* Begin Entries provided *
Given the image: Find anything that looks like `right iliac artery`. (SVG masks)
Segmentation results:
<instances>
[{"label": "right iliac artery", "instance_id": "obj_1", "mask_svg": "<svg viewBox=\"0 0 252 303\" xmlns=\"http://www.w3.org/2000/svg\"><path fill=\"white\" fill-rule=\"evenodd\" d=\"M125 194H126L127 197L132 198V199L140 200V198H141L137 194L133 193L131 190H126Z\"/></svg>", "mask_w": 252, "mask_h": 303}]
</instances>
* End Entries provided *
* Begin Entries provided *
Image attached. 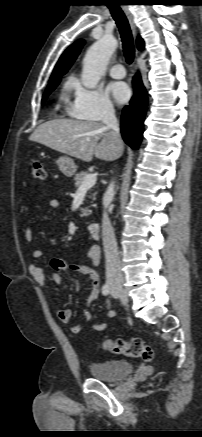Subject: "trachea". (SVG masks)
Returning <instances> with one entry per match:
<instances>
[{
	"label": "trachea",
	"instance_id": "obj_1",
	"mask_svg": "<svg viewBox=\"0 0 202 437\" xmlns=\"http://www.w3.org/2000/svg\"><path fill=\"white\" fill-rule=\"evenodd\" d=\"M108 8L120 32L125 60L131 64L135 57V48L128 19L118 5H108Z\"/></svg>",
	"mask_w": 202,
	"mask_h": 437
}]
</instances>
* End Entries provided *
### Exercise objective
List each line above that contains the word "right", copying every such line in full.

### Reply to the task
Given the image: Find anything that looks like `right iliac artery`. (SVG masks)
[{"label": "right iliac artery", "instance_id": "obj_1", "mask_svg": "<svg viewBox=\"0 0 252 303\" xmlns=\"http://www.w3.org/2000/svg\"><path fill=\"white\" fill-rule=\"evenodd\" d=\"M125 194H126L127 197L132 198V199L140 200V198H141L137 194L133 193L131 190H126Z\"/></svg>", "mask_w": 252, "mask_h": 303}]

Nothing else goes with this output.